# Distributed Version Control

Abstract

Distributed version controls models relax the dependency upon a central repository as the keeper of the one true project.

• Every developer has a snapshot of an entire development history.

• In essence, you check out the entire past history of a project.
• And every checked out copy becomes an independent branch.
• Developers may decide for themselves which of these branches should merge

• Merging and conflict resolution, which are treated as exceptional operations in centralized systems, are regarded as the norm in this model.

We will look at git, a popular distributed version control system.

Sounds Like Anarchy

• In practice, projects often due have a central repository for “official” releases.

• But splinter projects are easier to form

• and can continue to share some changes until the code base diverges too much.

A Synthesis of Local and Remote

In a distributed model, a developer maintains

• a local repository

• into which changes can be committed (as in local models like rcs)
• and periodically may synchronize with a remote repository

• which might be centralized or just another developer’s

Two-Level Commits

The local/remote division helps resolve a common dilemma in centralized VC systems:

• When or how often should we commit changes?
• In a centralized system, we have conflicting goals
• Safeguard against losing work: argues for committing frequently
• Avoid interfering with other developers by not checking in incomplete work

A newly checked-out copy should always compile and yield a (roughly) working product.

a.k.a., “Don’t break the build!”

• In a two-level system, we can commit frequently to the local repository and only when a “unit” of work is completed, commit to the remote repository.

Matthew McCullough’s tongue-in-cheek critique: Please. Stop using Git.

# 1 git

## 1.1 Where do files live?

• Edit files in your work area

• Your ordinary directories/folders of files

• Stage the files that you want to commit.
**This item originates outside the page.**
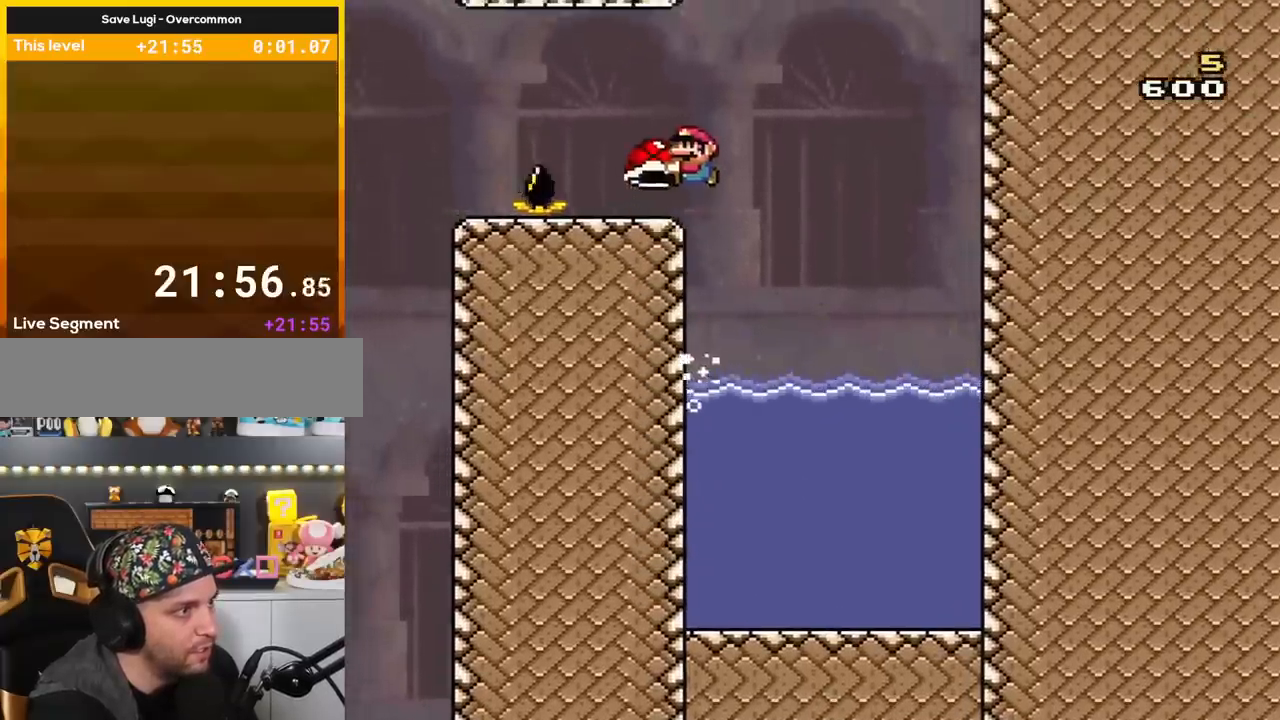
{"buttons": ["B", "Y", "DPAD_RIGHT"], "events": [[133, "B", "up"], [167, "DPAD_LEFT", "up"], [200, "DPAD_RIGHT", "down"], [450, "B", "down"]]}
• The stage is also sometimes called the index.

• A commit copies updates the local repository with the files on the stage.
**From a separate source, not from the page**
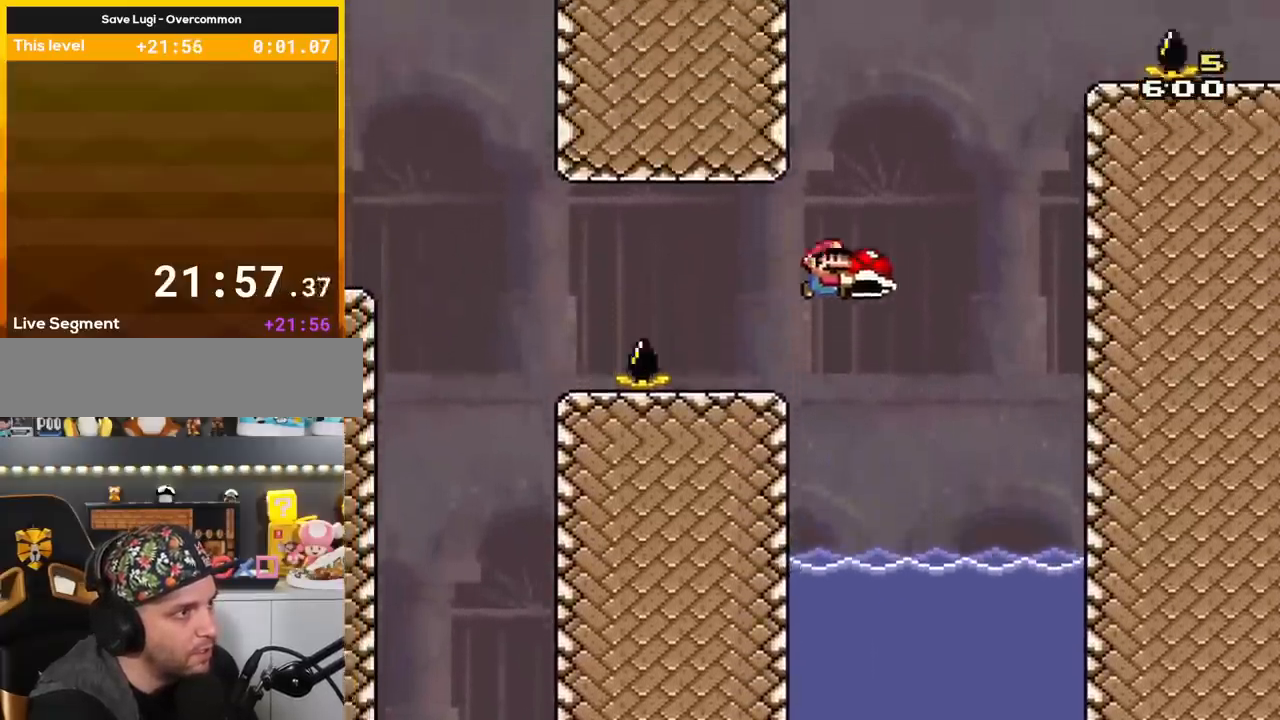
{"buttons": ["B"], "events": [[117, "DPAD_RIGHT", "up"], [134, "DPAD_LEFT", "down"], [267, "DPAD_LEFT", "up"], [267, "DPAD_RIGHT", "down"], [401, "DPAD_RIGHT", "up"], [417, "Y", "up"]]}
• Push sends commits from your local repo to a remote one.

• Pull fetches commits from the remote repo into your local one.

• If safe, merges changes into your work area as well.

## 1.2 Revisions

• Unlike earlier VC systems, a git revision is a state of the entire project rather than of a single file/directory.

• After committing a change, the entire system, even unchanged files, advance to a new revision ID
• Of course, “behind the curtain” you are still going to have incremental diffs, but that does not affect our visible interactions
• Because of the distributed model,

• revision numbers cannot simply be incremented in any meaningful fashion
• there is a need to easily determine when two revisions in two different repositories are, in fact, copies of the same system state
• Revision numbers are therefore replaced by hash codes computed over the file set that constitutes the entire project

git Snapshots

A git repository contains, conceptually, a collection of snapshots (a.k.a., commit objects, a.k.a. revisions, a.k.a. versions).

Each snapshot contains

• The set of files for the project

• The name of this snapshot (hash code)

• References to the parent snapshots

• Most have one parent
• Initial commit would have zero
• Merges can result in a snapshot with multipel parents

A git repository also contains a collection of heads.

These are human-assigned names for selected snapshots.

• Heads refer to the most recent snapshot in a chain of commits

• Hence heads actually identify branches
• Every repository has a head “master”.

• At any given time, one head is considered active. This one is aliased to the head “HEAD”.

How shall I name thee?

Snapshots in a repository may be identified by giving

• Its SHA1 hashcode

• A long enough prefix of that hashcode to be unique

• Relative to one of these: ^ means “parent-of”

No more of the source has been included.